CHIP 2021-05 Targeted Virtual Machine Limits

If we had stream hash function opcode(s), then you could split the TX across multiple inputs, but then parsing it would become complicated.

I’d like to put something on the brainstorming table. It’s so cumbersome to slice up the pushed TX to extract the fields, you have to implement a TX parser from Script. Why not have an opcode to “load” a TX from stack, and then use introspection opcodes on it, something like:

<push raw tx> OP_1 OP_TXFROMSTACK OP_INPUTBYTECODE

The OP_FROMSTACK would be like a prefix to introspection code-points. If used, then an introspection opcode MUST follow (except UTXO codes which should fail eval). In the example, the VM would parse the stack item as a TX and extract bytecode of input with index 1.

1 Like

Another benefit of focusing on this issue before other VM-related upgrade proposals: we’ll get much better real-world usage information to guide to future improvements like bounded loops or any changes related to higher-precision math emulation.

Loops are essentially a transaction size optimization: anything that can be done with loops can also be done by automatically unrolling the loop in the transaction compiler (already done today by some BCH VM compilers).

Better targeted VM limits would allow the development ecosystem to experiment more with various constructions and help to validate specific proposed APIs for “native” bounded loops. (Whereas right now, developers can already achieve the same behavior as using loops, but only by breaking computations up across multiple inputs such that each remains within today’s poorly-targeted limits.)

Similarly, with better limits, we’ll also be able to see if/how developers actually use higher-precision math emulation in the wild, giving us much better data with which to judge the actual impact of any proposed optimizations.

2 Likes

Probably best to break any further discussion on this out into a new thread, but I’ll just add a few thoughts. I wrote a little about this sort of “Serialized Transaction Introspection” here too.

  • After CashTokens, I think the use case for parent TX introspection is very, very limited: essentially just “punishment transactions” in anti-double-spending schemes that regulate the spending of P2PKH contracts (e.g. Treeless ZCE). Other kinds of contracts can allow participants to commit to a more-efficient-to-enforce message structure, so the same sort of punishment transactions don’t require inspection of parent transactions. (The downside is that these schemes require setup, whereas treeless ZCE requires only some confirmed P2PKH outputs without any further setup.)

*WORK ITEM A*
Please list every opcode name beginning with "OP_" that appears in the forum thread.
*WORK ITEM B*
According to the forum thread, what are loops essentially?
None of the items are needed for this work.

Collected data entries

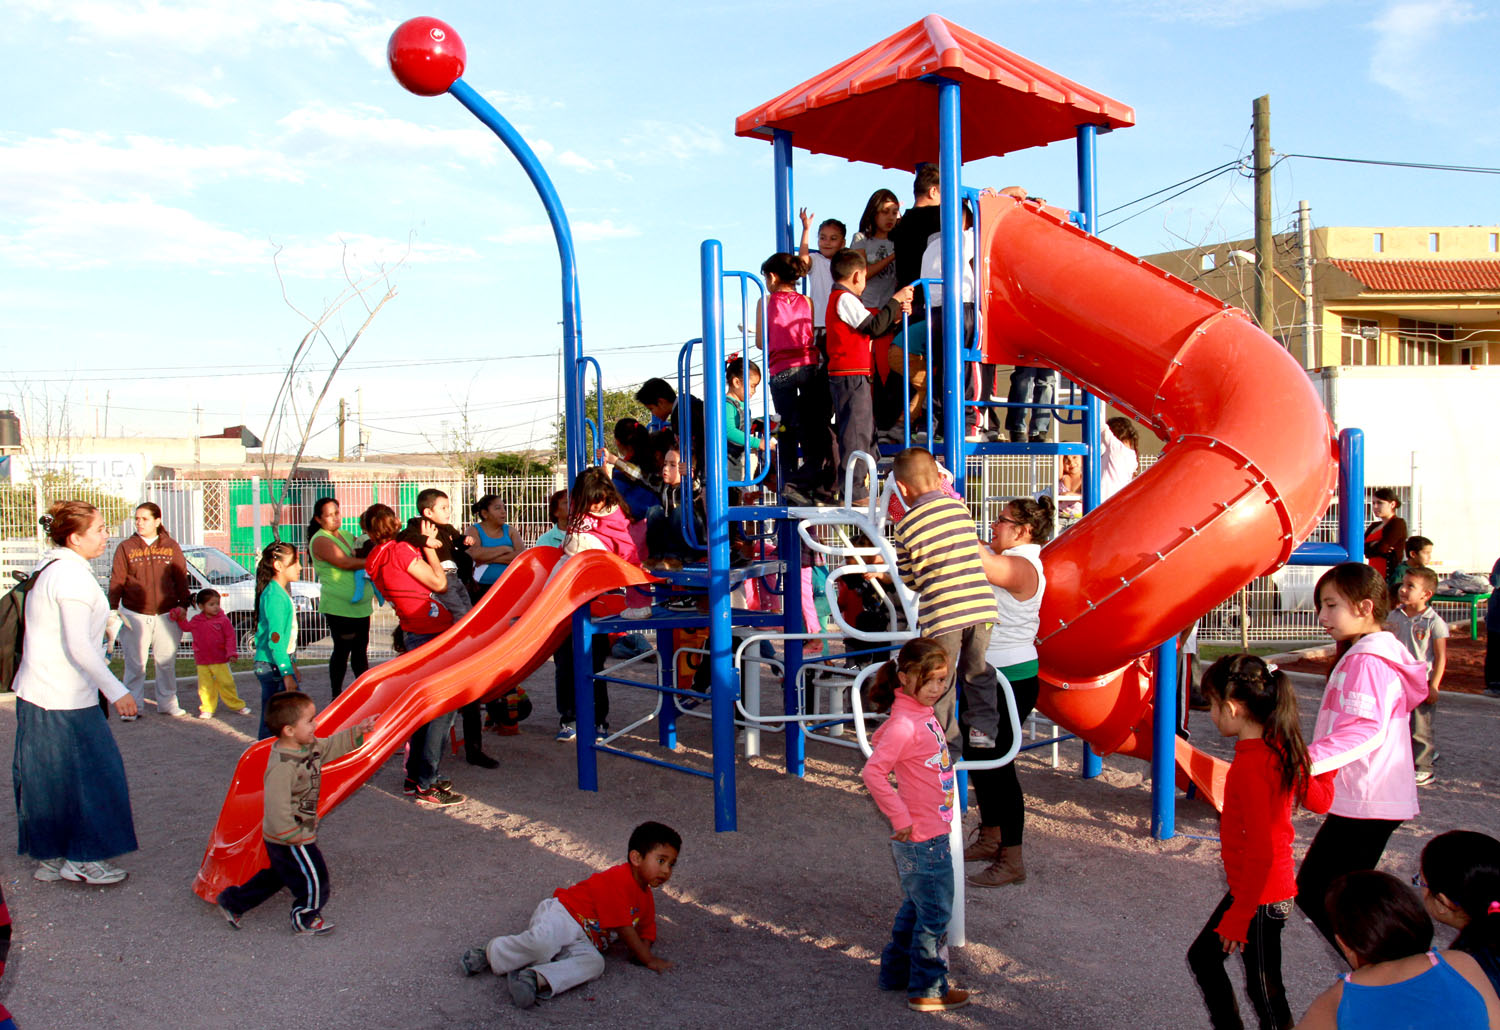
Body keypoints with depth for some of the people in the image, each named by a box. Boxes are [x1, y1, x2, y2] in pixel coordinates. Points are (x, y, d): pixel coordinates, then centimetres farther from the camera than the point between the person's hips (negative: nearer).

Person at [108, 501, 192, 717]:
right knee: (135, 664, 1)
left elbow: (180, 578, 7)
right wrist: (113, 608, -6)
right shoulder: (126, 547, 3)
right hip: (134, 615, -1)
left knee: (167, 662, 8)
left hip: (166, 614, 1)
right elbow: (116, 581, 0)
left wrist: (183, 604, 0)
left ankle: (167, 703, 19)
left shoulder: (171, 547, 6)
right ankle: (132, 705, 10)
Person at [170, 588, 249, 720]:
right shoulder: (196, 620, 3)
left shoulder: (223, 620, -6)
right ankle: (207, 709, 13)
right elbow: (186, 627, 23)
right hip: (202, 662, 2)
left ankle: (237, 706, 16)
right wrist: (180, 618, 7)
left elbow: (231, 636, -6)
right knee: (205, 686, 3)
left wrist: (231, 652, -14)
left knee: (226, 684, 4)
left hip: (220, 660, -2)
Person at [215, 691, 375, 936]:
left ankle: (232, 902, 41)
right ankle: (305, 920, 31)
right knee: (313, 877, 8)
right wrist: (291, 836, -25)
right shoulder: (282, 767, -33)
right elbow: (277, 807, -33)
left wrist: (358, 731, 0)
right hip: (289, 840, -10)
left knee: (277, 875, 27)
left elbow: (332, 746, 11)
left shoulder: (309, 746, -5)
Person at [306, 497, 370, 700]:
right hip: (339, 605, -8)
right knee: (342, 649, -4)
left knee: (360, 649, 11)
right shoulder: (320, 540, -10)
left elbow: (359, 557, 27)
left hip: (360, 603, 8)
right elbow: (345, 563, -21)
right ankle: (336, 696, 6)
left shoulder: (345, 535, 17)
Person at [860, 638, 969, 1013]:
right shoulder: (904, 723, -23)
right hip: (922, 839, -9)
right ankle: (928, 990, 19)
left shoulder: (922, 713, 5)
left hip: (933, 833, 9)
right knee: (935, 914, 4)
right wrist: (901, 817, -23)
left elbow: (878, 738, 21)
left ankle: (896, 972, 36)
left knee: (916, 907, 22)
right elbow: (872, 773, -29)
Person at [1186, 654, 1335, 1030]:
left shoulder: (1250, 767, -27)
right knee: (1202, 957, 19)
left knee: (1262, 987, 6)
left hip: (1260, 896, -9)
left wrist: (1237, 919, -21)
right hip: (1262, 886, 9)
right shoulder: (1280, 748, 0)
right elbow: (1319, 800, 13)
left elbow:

*EXPECTED OUTPUT A*
OP_1, OP_TXFROMSTACK, OP_INPUTBYTECODE, OP_FROMSTACK

*EXPECTED OUTPUT B*
A transaction size optimization.